Start of Selected passage
[j-nsp] Juniper Traffic Monitoring
Paolo Lucente
pl+list at pmacct.net
Wed Oct 14 05:55:29 EDT 2009
And indeed also RTFM :-)
... which, wait a moment, in this case stands for Realtime Traffic Flow Measurement.
But also all the discarded candidates for the "catch the IPFIX pie" contest: among
the others Crane, Diameter, LFAP and indeed IPDR :-)
Cheers,
Paolo
On Wed, Oct 14, 2009 at 09:22:25AM +0200, Bit Gossip wrote:
> the post below forgot to mention IPDR :-)
>
> Bit
>
> On Mon, 2009-10-12 at 21:39 +0100, Paolo Lucente wrote:
> > Hi Brendan,
> >
> > On Sun, Oct 11, 2009 at 11:24:36PM -0400, Brendan Mannella wrote:
> >
> > > I have a project to gain some much needed visibility into my network. All
> >
> > Visibility is quite a broad definition for a project. Visibility should have
> > a goal; and the goal determines the means, ie. selection of tooling and export
> > method.
End of Selected passage
Start of Data lines
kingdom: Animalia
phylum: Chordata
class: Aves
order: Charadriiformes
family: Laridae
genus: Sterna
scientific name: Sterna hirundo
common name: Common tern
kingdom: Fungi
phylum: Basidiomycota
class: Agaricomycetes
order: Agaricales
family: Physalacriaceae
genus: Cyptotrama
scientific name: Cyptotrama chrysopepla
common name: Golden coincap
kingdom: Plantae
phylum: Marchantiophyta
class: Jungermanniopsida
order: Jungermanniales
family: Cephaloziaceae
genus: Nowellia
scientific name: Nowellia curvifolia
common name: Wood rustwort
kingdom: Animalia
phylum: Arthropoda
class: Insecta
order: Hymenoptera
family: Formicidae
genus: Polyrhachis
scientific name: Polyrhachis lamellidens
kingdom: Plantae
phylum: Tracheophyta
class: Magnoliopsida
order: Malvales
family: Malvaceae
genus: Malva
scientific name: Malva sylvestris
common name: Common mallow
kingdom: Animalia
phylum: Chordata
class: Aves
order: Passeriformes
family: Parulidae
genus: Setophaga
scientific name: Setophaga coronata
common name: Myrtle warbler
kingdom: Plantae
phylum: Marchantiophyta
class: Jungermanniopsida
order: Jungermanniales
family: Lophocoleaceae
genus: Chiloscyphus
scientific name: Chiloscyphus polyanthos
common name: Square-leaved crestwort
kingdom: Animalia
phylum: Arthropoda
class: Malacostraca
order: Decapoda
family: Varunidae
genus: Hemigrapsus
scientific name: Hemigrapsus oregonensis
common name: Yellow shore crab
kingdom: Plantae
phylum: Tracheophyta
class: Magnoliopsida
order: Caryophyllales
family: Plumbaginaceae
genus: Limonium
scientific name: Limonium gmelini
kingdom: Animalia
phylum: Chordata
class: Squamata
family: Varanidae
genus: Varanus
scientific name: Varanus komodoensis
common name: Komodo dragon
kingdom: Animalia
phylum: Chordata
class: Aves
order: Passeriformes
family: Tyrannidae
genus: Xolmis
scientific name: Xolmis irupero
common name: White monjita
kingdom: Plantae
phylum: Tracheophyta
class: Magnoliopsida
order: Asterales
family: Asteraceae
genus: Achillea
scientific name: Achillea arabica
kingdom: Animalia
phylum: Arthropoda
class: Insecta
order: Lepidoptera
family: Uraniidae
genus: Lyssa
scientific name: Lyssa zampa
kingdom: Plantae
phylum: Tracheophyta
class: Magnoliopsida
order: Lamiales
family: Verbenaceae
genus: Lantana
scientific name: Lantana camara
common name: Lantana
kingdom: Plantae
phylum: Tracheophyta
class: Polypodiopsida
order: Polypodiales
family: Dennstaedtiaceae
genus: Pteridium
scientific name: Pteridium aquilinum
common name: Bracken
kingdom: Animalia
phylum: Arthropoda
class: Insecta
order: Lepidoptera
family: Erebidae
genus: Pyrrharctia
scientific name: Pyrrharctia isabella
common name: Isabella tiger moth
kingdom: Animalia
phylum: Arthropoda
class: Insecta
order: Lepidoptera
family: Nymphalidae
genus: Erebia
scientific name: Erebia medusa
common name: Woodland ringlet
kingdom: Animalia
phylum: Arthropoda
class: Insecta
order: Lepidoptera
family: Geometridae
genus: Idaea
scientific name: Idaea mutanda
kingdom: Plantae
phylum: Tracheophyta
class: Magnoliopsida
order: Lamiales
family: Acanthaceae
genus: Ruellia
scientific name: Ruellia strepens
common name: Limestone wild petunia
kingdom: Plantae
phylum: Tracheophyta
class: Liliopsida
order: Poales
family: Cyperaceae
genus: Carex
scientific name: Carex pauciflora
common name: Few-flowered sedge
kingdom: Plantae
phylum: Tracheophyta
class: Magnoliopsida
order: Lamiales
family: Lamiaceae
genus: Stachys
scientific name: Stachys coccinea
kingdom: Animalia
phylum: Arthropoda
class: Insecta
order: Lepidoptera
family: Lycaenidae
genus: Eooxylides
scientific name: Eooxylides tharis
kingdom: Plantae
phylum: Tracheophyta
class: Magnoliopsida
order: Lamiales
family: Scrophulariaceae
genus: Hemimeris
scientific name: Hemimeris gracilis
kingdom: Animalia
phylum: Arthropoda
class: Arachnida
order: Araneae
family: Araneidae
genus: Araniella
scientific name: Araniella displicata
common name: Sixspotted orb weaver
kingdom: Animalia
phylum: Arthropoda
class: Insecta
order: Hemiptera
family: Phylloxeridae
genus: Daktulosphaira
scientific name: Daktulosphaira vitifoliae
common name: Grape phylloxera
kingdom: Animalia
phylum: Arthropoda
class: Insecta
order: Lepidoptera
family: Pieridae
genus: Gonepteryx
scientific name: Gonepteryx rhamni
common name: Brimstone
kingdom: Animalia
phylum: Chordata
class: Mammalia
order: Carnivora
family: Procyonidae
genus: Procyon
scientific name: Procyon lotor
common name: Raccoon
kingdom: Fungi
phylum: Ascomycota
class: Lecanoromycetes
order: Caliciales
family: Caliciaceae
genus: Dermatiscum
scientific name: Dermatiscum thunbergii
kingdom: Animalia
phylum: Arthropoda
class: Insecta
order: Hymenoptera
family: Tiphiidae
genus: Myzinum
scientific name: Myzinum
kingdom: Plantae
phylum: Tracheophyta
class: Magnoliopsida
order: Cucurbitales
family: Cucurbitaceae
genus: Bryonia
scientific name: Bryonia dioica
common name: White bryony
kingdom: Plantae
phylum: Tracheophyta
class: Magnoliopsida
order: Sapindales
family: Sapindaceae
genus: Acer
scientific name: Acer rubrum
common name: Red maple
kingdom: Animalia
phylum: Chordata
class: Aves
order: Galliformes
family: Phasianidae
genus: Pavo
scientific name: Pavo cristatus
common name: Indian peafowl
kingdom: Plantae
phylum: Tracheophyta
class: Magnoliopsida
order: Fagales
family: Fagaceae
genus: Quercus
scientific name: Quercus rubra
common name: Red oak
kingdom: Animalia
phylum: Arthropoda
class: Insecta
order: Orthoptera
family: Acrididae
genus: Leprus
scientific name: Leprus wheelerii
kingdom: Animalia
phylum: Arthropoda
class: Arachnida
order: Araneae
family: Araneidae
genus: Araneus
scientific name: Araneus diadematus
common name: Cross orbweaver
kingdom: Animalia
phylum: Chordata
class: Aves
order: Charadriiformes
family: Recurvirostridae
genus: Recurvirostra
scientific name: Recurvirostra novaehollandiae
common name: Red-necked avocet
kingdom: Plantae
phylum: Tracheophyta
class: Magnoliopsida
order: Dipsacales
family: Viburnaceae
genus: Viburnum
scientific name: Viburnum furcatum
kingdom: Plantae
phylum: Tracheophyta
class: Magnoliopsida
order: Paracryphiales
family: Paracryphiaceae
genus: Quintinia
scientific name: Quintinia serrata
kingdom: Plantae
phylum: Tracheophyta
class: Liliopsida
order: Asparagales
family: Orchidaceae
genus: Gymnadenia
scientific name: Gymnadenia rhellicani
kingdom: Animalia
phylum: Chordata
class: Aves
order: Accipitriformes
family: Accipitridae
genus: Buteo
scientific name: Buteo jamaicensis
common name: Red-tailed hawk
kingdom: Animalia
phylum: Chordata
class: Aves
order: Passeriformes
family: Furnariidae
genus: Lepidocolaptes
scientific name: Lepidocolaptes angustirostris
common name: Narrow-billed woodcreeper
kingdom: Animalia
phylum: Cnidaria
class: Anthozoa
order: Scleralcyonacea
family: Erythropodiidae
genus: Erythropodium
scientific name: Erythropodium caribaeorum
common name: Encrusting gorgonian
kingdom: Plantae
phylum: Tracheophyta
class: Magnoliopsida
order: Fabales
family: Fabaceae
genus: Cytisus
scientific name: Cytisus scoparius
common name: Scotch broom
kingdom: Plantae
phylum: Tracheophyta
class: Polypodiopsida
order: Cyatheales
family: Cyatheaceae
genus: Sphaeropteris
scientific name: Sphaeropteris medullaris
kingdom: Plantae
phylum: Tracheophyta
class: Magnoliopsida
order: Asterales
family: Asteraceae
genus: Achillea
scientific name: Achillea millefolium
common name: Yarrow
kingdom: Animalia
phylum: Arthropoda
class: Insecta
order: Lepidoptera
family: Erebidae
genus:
End of Data lines
Given task
Print the traffic monitoring message word for word, from "[j-nsp] Juniper Traffic" down to "indeed IPDR :-)". The listing comes from a different source than the message.

Reply
[j-nsp] Juniper Traffic Monitoring
Paolo Lucente
pl+list at pmacct.net
Wed Oct 14 05:55:29 EDT 2009
And indeed also RTFM :-)
... which, wait a moment, in this case stands for Realtime Traffic Flow Measurement.
But also all the discarded candidates for the "catch the IPFIX pie" contest: among
the others Crane, Diameter, LFAP and indeed IPDR :-)